--- Data extract Enclosed Below ---

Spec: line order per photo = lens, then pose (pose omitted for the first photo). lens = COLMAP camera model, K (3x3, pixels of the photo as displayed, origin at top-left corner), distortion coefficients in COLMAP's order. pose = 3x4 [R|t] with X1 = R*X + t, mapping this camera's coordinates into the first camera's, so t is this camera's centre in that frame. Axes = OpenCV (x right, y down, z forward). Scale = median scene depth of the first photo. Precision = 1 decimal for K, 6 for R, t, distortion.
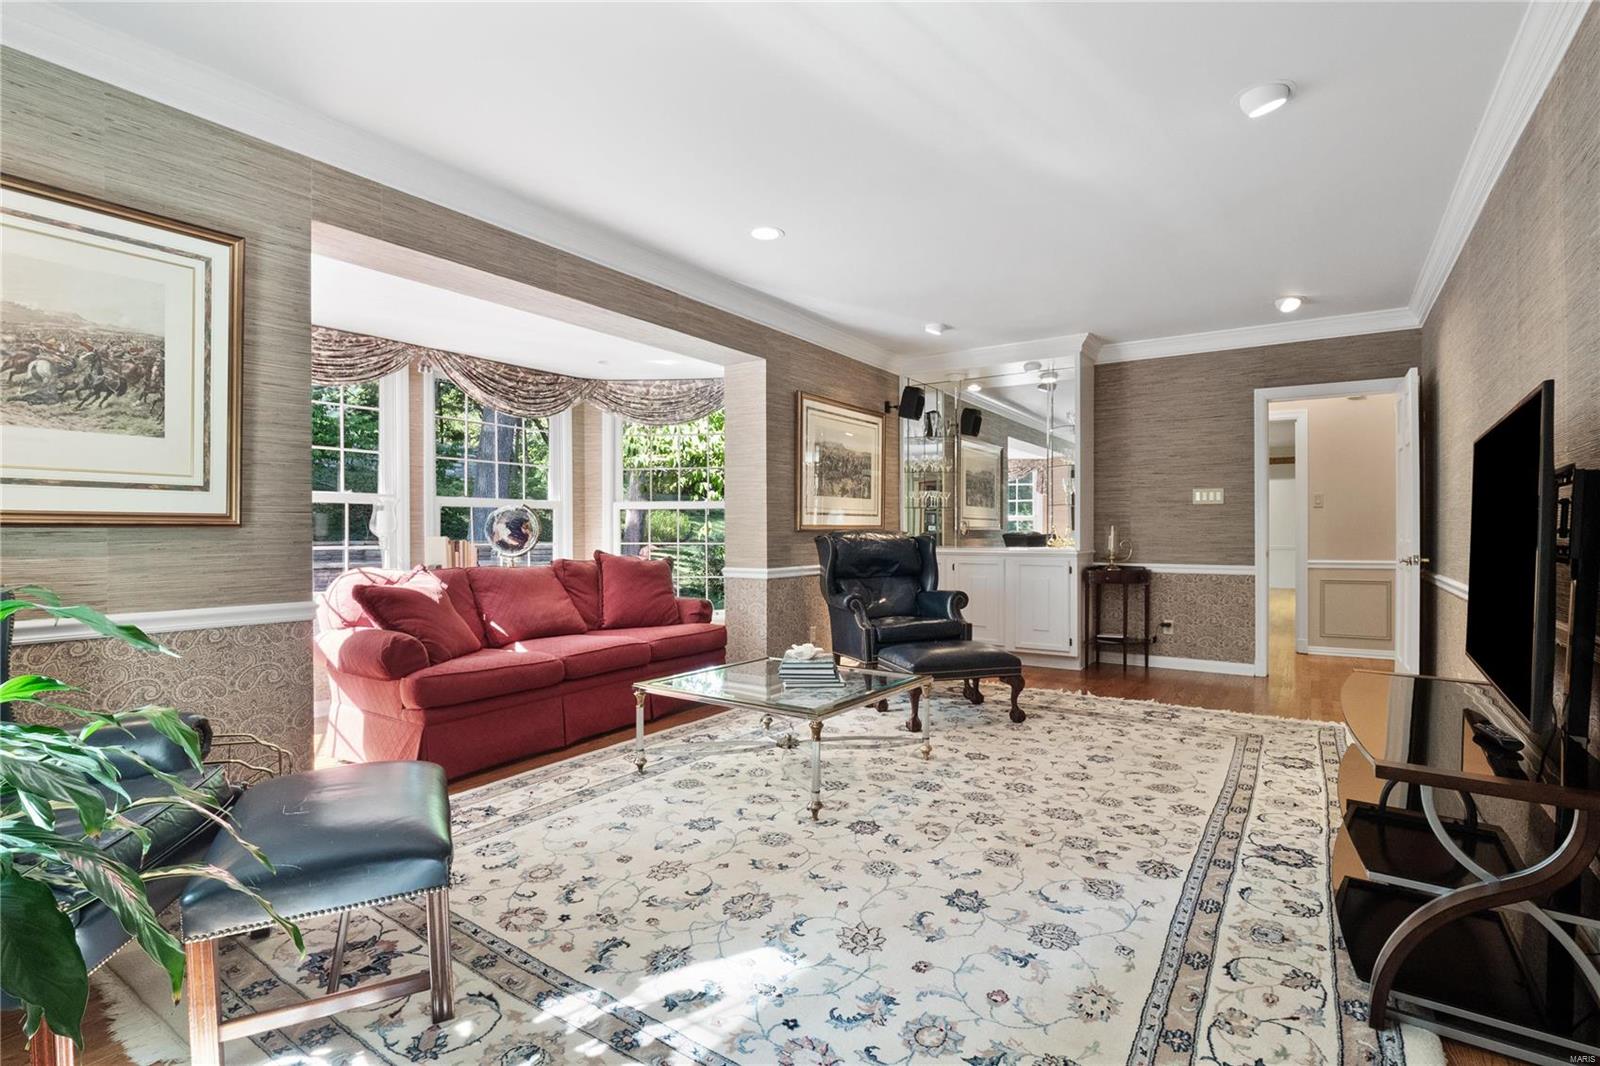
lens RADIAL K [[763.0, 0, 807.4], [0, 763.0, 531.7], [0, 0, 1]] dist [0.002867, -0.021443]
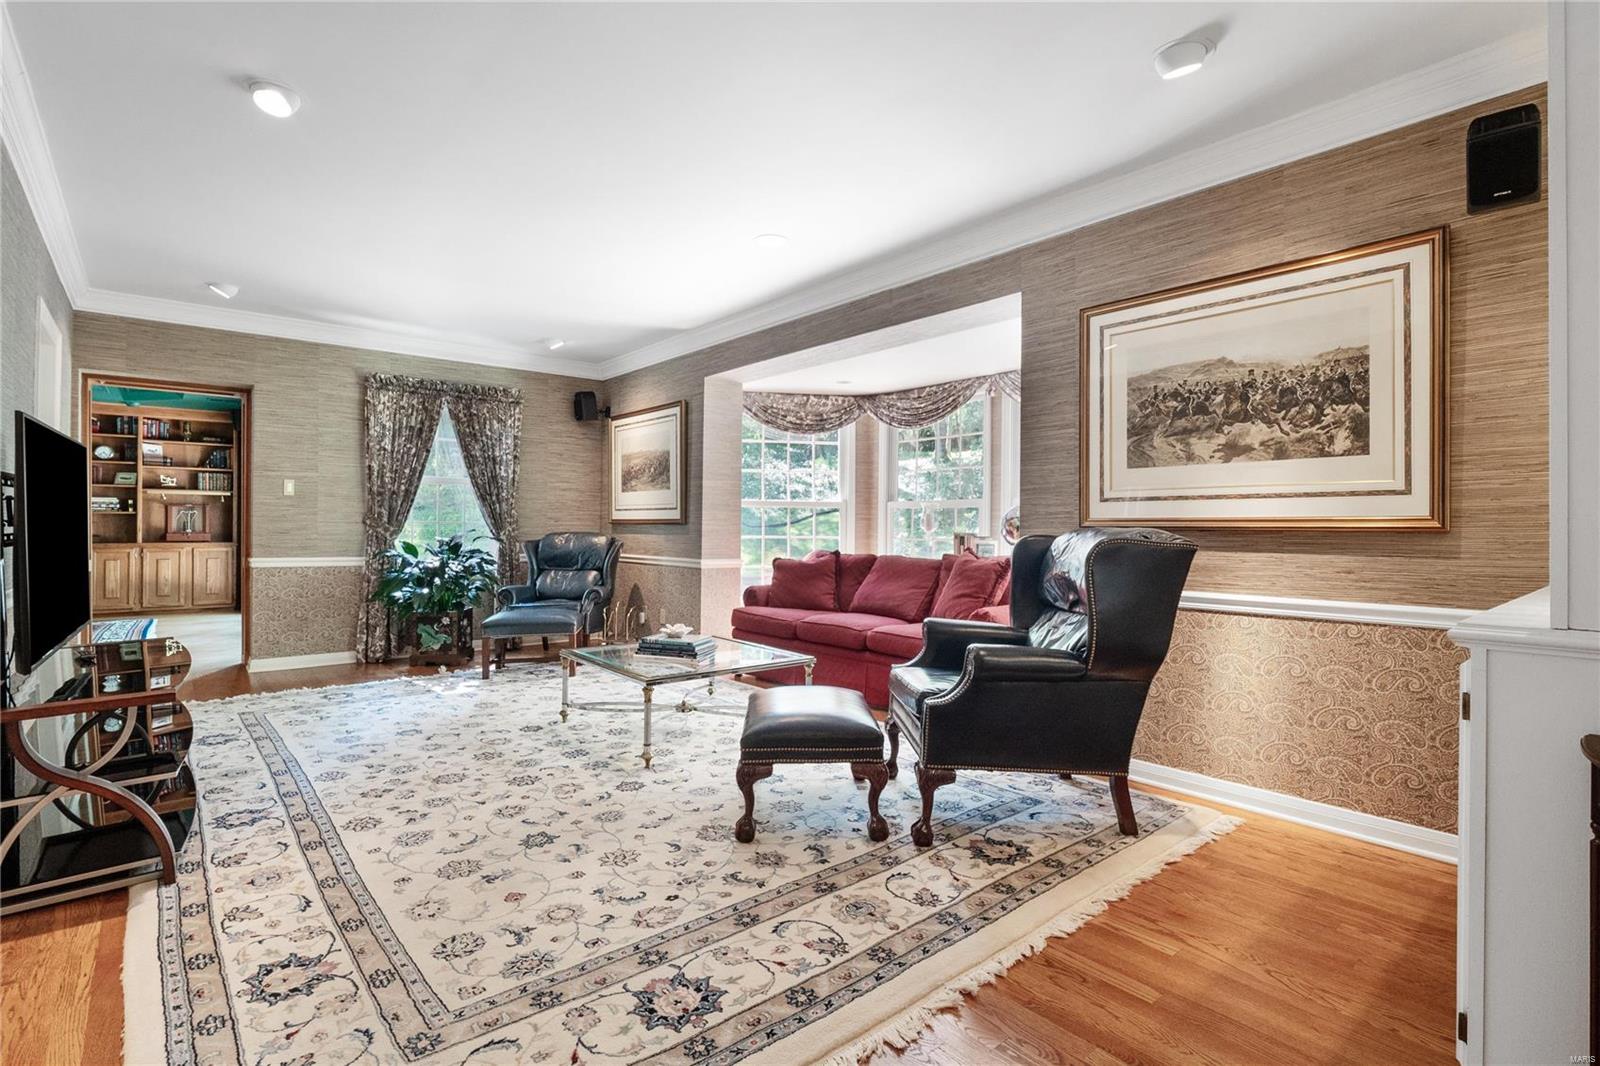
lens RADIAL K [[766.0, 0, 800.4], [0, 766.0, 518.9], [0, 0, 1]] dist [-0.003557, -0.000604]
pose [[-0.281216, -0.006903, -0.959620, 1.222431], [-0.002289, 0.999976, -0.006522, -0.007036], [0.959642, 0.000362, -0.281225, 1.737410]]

--- End of Enclosed Data extract ---

▶ What you are asked to do:
Copy out all of the listing word for word, but skip the images.

▶ Solution:
Spec: line order per photo = lens, then pose (pose omitted for the first photo). lens = COLMAP camera model, K (3x3, pixels of the photo as displayed, origin at top-left corner), distortion coefficients in COLMAP's order. pose = 3x4 [R|t] with X1 = R*X + t, mapping this camera's coordinates into the first camera's, so t is this camera's centre in that frame. Axes = OpenCV (x right, y down, z forward). Scale = median scene depth of the first photo. Precision = 1 decimal for K, 6 for R, t, distortion.
lens RADIAL K [[763.0, 0, 807.4], [0, 763.0, 531.7], [0, 0, 1]] dist [0.002867, -0.021443]
lens RADIAL K [[766.0, 0, 800.4], [0, 766.0, 518.9], [0, 0, 1]] dist [-0.003557, -0.000604]
pose [[-0.281216, -0.006903, -0.959620, 1.222431], [-0.002289, 0.999976, -0.006522, -0.007036], [0.959642, 0.000362, -0.281225, 1.737410]]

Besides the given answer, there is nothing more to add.